Four knocks against it I would make:
- Size. It’s small, and although empty in the photo above imagine three more folks in there (a total of five, counting me and the person at the far end) and you can see how it can get cramped quick. There are 8 lockers present, only a couple of which weren’t locked already, and I’m not sure how you could truthfully manage to have 8 people in there. Photos often show someone sitting in a chair with an iPad but modern work generally involves a laptop, a drink, a notepad, and your phone. My advice: get there early and don’t expect to show up mid-afternoon and have much to work with.
- The chairs are terrible. Although they look neat, I’ll bet you cold hard cash that no one reading this right now would want to sit in them for more than 30 minutes. They look good and trendy, but comfy office chairs exist for a reason.
- Zero kitchen. Mammoth exists to make money, and there’s nothing wrong with that. But most every workplace has a kitchen because it is just way too cost prohibitive to eat out for all your meals. That’s especially true at a ski resort where two hard boiled eggs and a cup of coffee ran me $9 yesterday. Additionally, some folks have dietary issues. Pretty much any workplace including, I’m sure, for the folks who work at Main Lodge for Mammoth, has an employee fridge and a kitchen of some extent. Perhaps just a microwave, toaster oven, and drip coffee machine. The Fort at Main Lodge has zero in that regard.
- Only one “sound proof” area for calls. Co-working spaces suffer from this problem in general: where do you make phone calls? You can be that obnoxious jerk who rattles off in a public area, forcing everyone else to put headphones on. Or you can be considerate and walk somewhere quiet. Some people aren’t on the phone a lot but it’s rare I think for most people to not need to be on a call at least once a day. There is the outside hallway but it’s only luck if you get privacy there.
The Fort started up last year with two locations: main lodge and “downtown”. The downtown location is by far larger and better equipped. Main Lodge’s location is not just its advantage but it’s really its only advantage with a pile of disadvantages heaped on.
Real estate being what it is, it shouldn’t be a surprise that space at a ski resort’s lodge is a top commodity with contention all around for multiple purposes. And considering that The Fort only opened a year ago, I think they’ve done a terrific job with where they’re at.
The Fort’s integration with the ski resort is the blessing and the curse.
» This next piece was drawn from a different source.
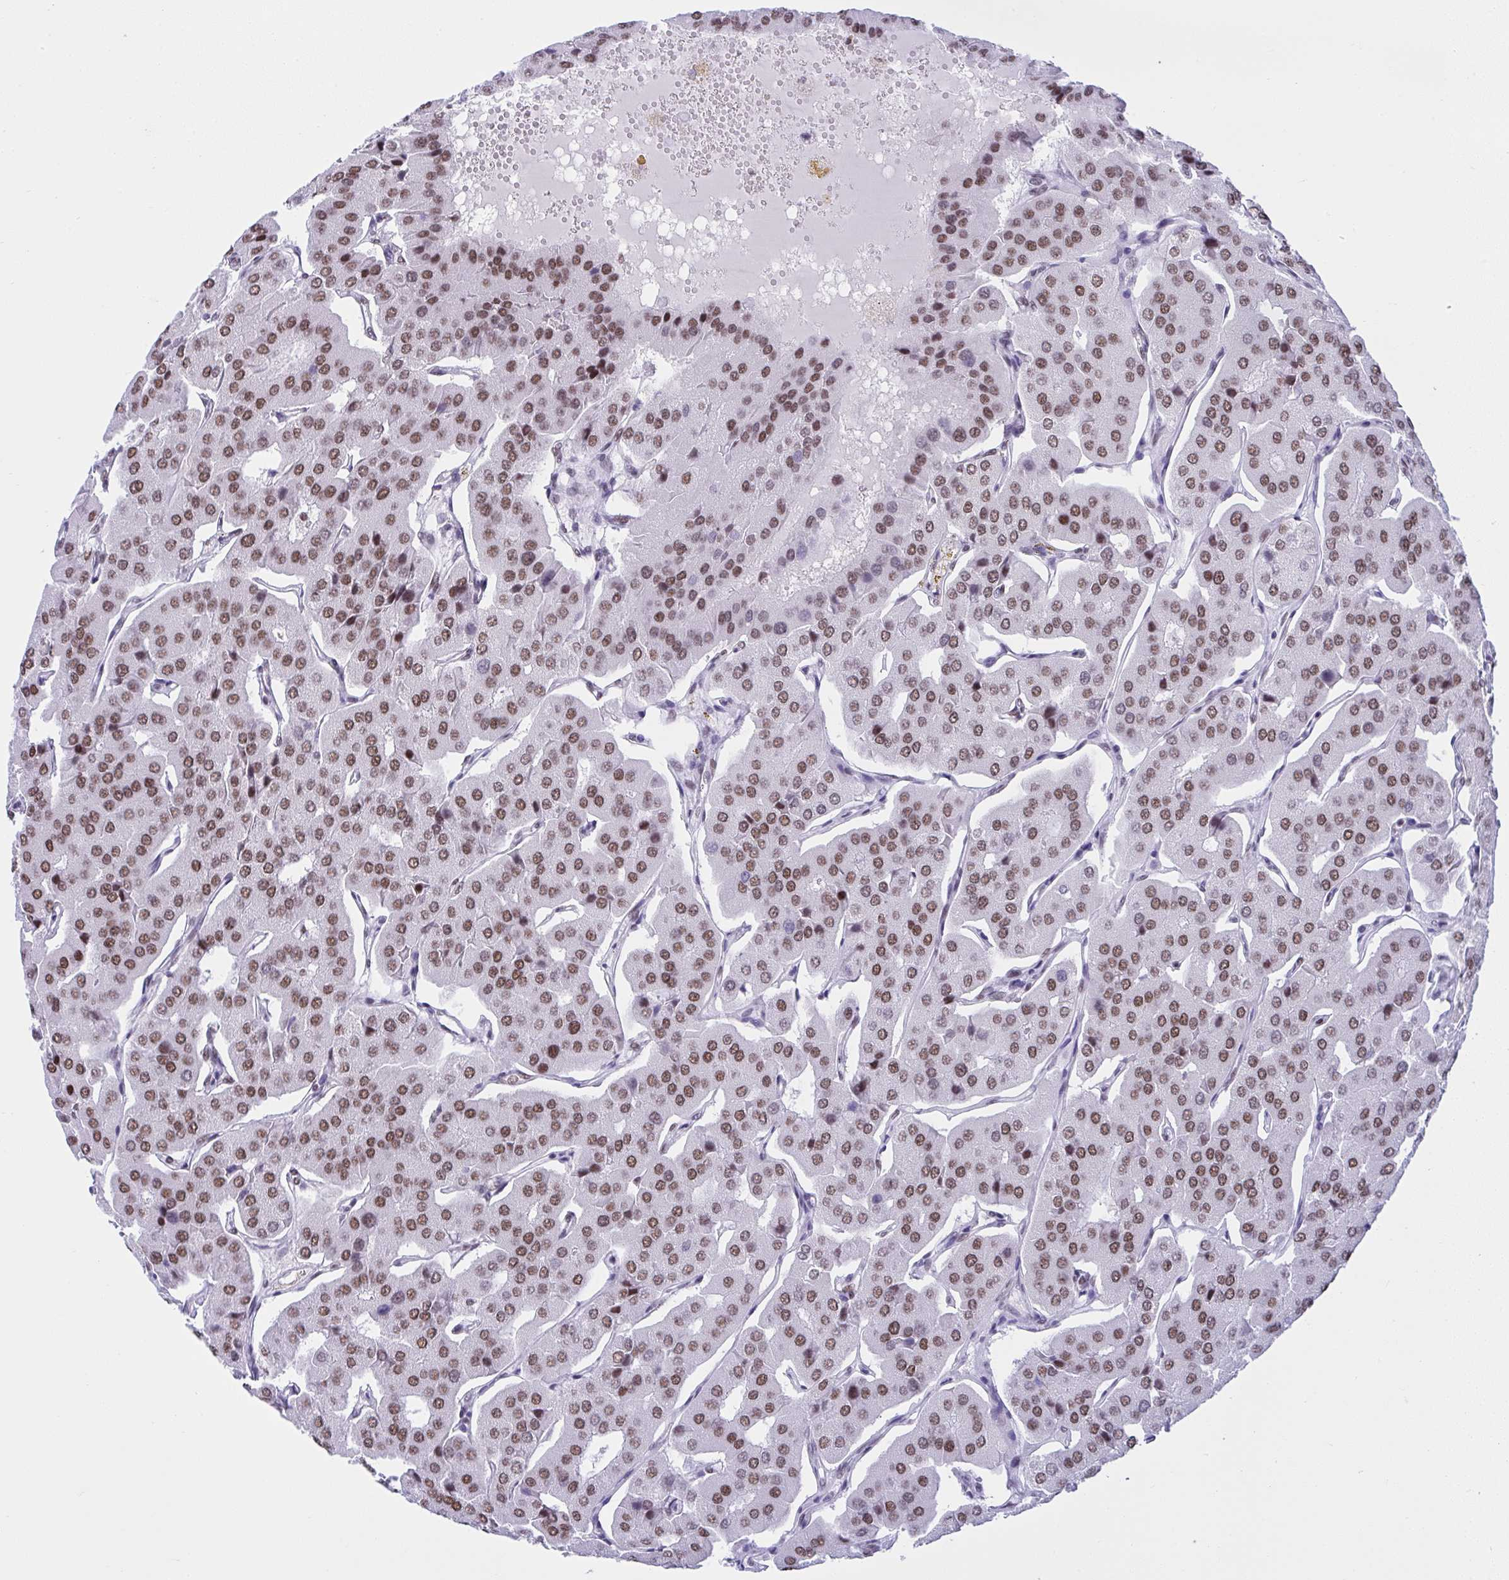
{"staining": {"intensity": "moderate", "quantity": ">75%", "location": "nuclear"}, "tissue": "parathyroid gland", "cell_type": "Glandular cells", "image_type": "normal", "snomed": [{"axis": "morphology", "description": "Normal tissue, NOS"}, {"axis": "morphology", "description": "Adenoma, NOS"}, {"axis": "topography", "description": "Parathyroid gland"}], "caption": "Protein positivity by immunohistochemistry exhibits moderate nuclear expression in about >75% of glandular cells in unremarkable parathyroid gland. (DAB (3,3'-diaminobenzidine) IHC with brightfield microscopy, high magnification).", "gene": "DDX52", "patient": {"sex": "female", "age": 86}}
Without that integration, there’s no way you’re going to be in such a great location, have the financial capital, the built-in maintenance and janitorial services, or the ability to do things like offer packages that combine a Cali4nia Pass.
Conversely, that integration favors the inclusive design of ski resort economics. You should be eating at ski resort restaurants, buying or renting your gear from the resort, staying at ski resort lodging, and otherwise staying inside the ski resort ecosystem.
For me personally I’ll look at the pricing next year to see if it makes sense. I’m not their target market of course, having a home office already in Mammoth. But I would hope that they continue to improve and that similar to most other work spaces (including co-working spaces across the country) thought is given to things like food and multi-hour comfort.
In short, employees at Mammoth Mountain don’t sit in one of those chairs or spend $5 for a cup of drip coffee, because that’s not the standard of a professional American workplace. Whether that’s what the Fort is trying to do, be a modern professional workplace more so than part of the resort’s economic ecosystem, is a balancing act I think they’ll be working with for some time. I’m looking forward to seeing how things progress.